Work order 1 -
Translate this sentence from the film review into Spanish: "And he’s surprisingly solid despite being better known for his dramatic work."
Work order 2 -
Write out the part of the film review that begins at the words "Producers considered several" and ends after the words "us to Hamm.".

Text excerpt -
=== Begin Enclosure ===
Jon Hamm is no Chevy Chase, nor does he need to be in “Confess, Fletch.”
The Fletch reboot casts the “Mad Men” star in the role Chase immortalized in the 1985 comedy and its inferior 1989 sequel, “Fletch Lives.”
Producers considered several stars to take over for Chase since the ’80s. Think Ben Affleck. Jason Sudeikis and Jason Lee.
Except the latest team holding the rights to author Gregory Mcdonald’s character wanted a grittier version of I.M. Fletcher. That, plus an absurd series of aborted projects, led us to Hamm.
And he’s surprisingly solid despite being better known for his dramatic work.
Hamm’s Fletch isn’t a newspaper scribe any more. He’s retired, focusing on both freelance pieces and the occasional mystery. The latter entangles him in a tortured case of a missing millionaire and his expansive art collection.
Fletch falls for the man’s comely daughter (Lorenza Izzo), but when a dead body appears in Fletch’s temporary home he’s got a new problem.
The local cops think he’s the killer. Thus, “Confess, Fletch.”
Hamm’s Fletch will have to clear his name, figure out where the million-dollar paintings went and more before it’s all done.
=== End Enclosure ===
Dataset content -
=== Begin Enclosure ===
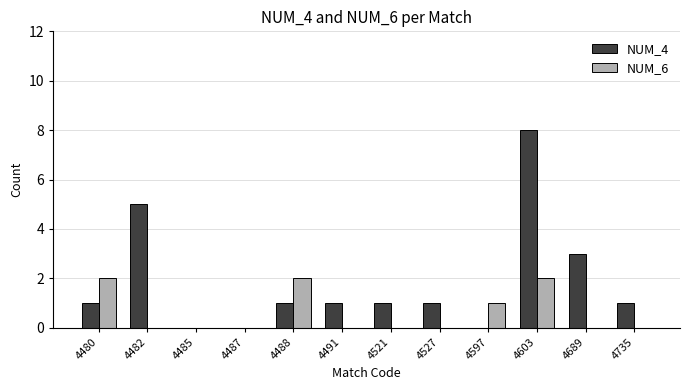

True or false: NUM_6 has a value of -1 at 4491.

False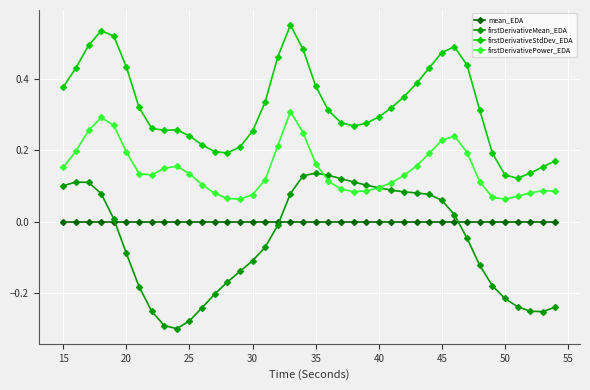

True or false: firstDerivativePower_EDA and mean_EDA cross at least once.

False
=== End Enclosure ===
Written answer 1 -
Y es sorprendentemente sólido a pesar de ser más conocido por su trabajo dramático.

Written answer 2 -
Producers considered several stars to take over for Chase since the ’80s. Think Ben Affleck. Jason Sudeikis and Jason Lee.
Except the latest team holding the rights to author Gregory Mcdonald’s character wanted a grittier version of I.M. Fletcher. That, plus an absurd series of aborted projects, led us to Hamm.